门突然被敲响了,林夙关掉了热水开关。
……
秦以霜走下楼时楼道一片漆黑,他脸上红晕没有褪尽,正恼火地想着林夙的事,打算无视林夙的话,无论明天发生什么都不会来找林夙了。当他踏到下个阶梯时,才后知后觉想起来没有给家里的司机打电话,他掏出手机准备给司机打电话。
一只野猫越过他面前,回头用幽深的眸子幽幽望着他,并张嘴朝他叫了一声:“喵。”
幽黑的楼道,一直望着他的瘆人野猫。
秦以霜忽然想到了林夙说的那个吊死的女人。他甚至感觉自己耳畔发凉,有人在用手指轻轻抚摸他的脸颊。
秦以霜:“……”呵呵,你以为我会怕?
转身,开始。
秦以霜拼命朝楼上跑,中途还被楼梯差点绊倒,他惶恐地回到了林夙家的门前,跟讨要高利贷似地敲林夙的门砰砰响:“林夙!开门!你给我开门听见没?!开门!”敲你妈!敲你妈!林夙我敲你妈听见没?!
林夙一脸倦色地打开门,看见秦以霜狼狈又气息不稳地站在自己面前,脸上是未散去的惊魂未定。
被放走的小猫绕了一圈又回来了。
秦以霜平复一下气息,上下打量林夙,若无其事的开口说道:“我很担心你,无论你同不同意,我今天晚上就要在你家里住了。对了,你这是准备洗澡?”
林夙:“……”
完全从他脸上看不出来担忧。
不过……林夙勾起了嘴角。
听到秦以霜这样说,他还是挺高兴的。
“好。”林夙没有拒绝,他垂下眼帘,睫毛将黑色的眸子遮掩起来,压抑的心情稍微好了起来,就连精神的疲惫也变得好转,若有若无的压力缓缓消退,如被阳光消融的冰雪。“是的,我准备洗澡。”
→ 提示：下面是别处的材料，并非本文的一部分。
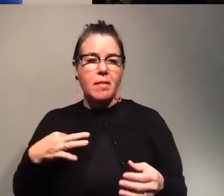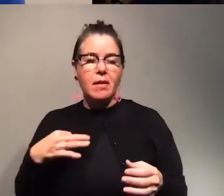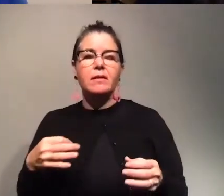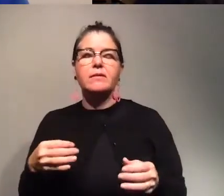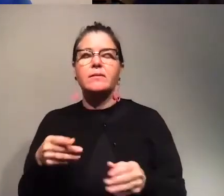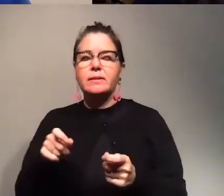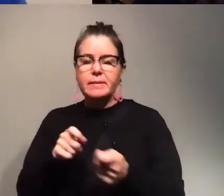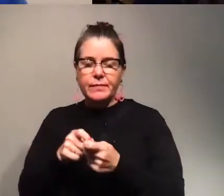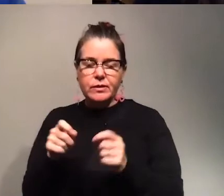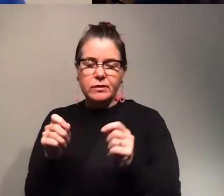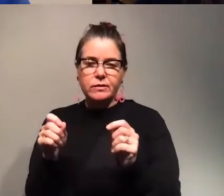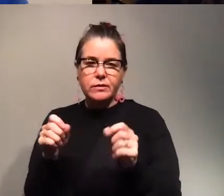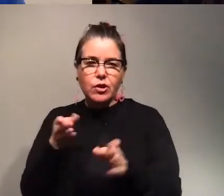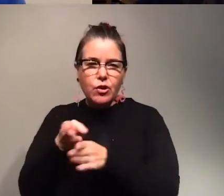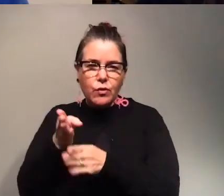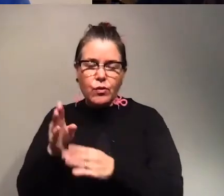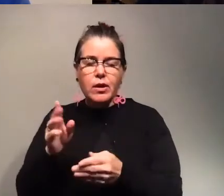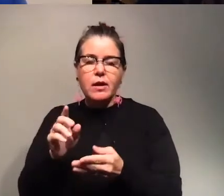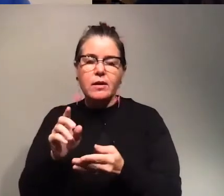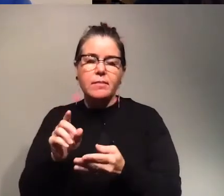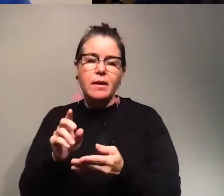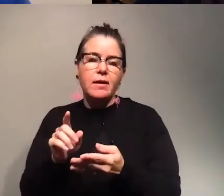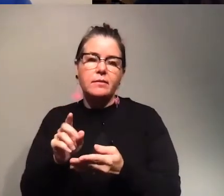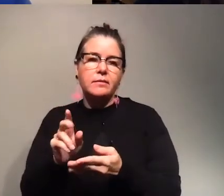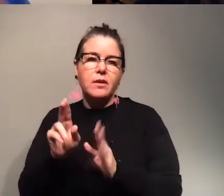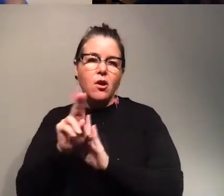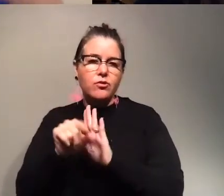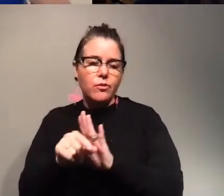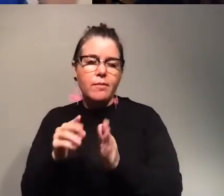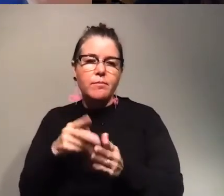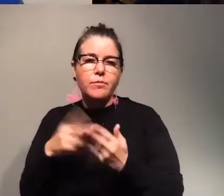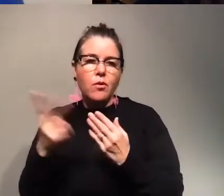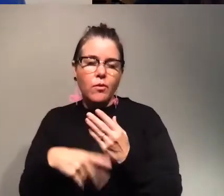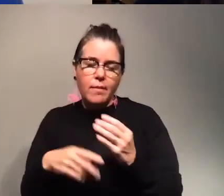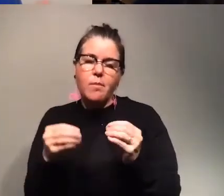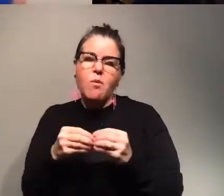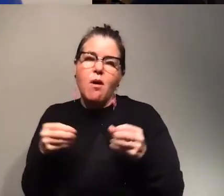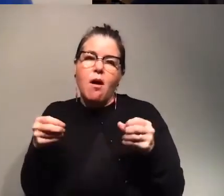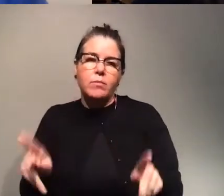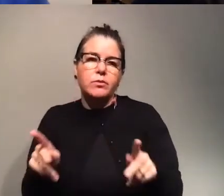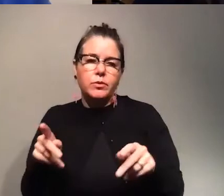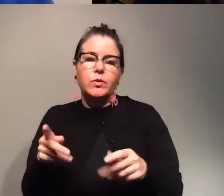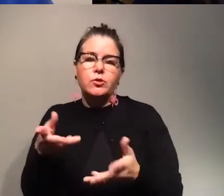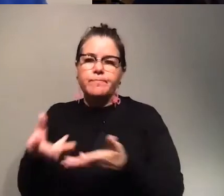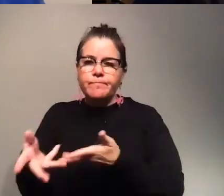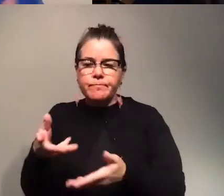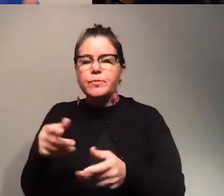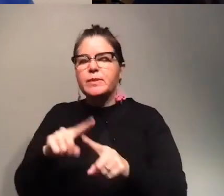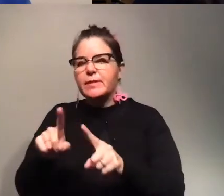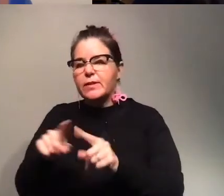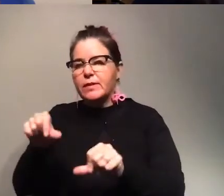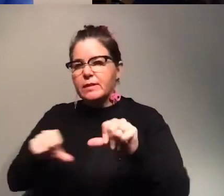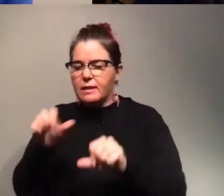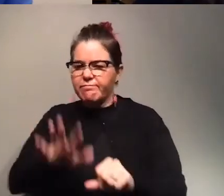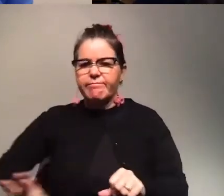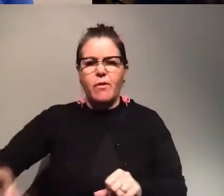during my undergrad program. And there I had much more opportunities to find this all over the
秦以霜在听到他说这个字时,忽然有种错觉——这个男人有着从外貌看不出来的绝望哀伤。
踏入门口他又瞬间清醒:林夙怎么可能会有这种情绪?
这个男人明明是个不折不扣的老流氓!秦以霜满脸黑线地想起一些事,气得牙痒痒。
等林夙洗完澡,两个人照例盖着隔起来的被子。确定锁好门窗后,秦以霜背对着林夙准备睡觉,听见林夙不知道抽什么风,跟他说道:“要听唱安眠曲吗?”
秦以霜给他折腾得心情不好,敷衍的点点头。
林夙轻轻哼唱起来,这是首不知名的小语种歌谣,优美的旋律被沙哑低沉的男音哼唱,别有一番风情。
秦以霜今天运动量较大,打了个哈欠翻身睡着了。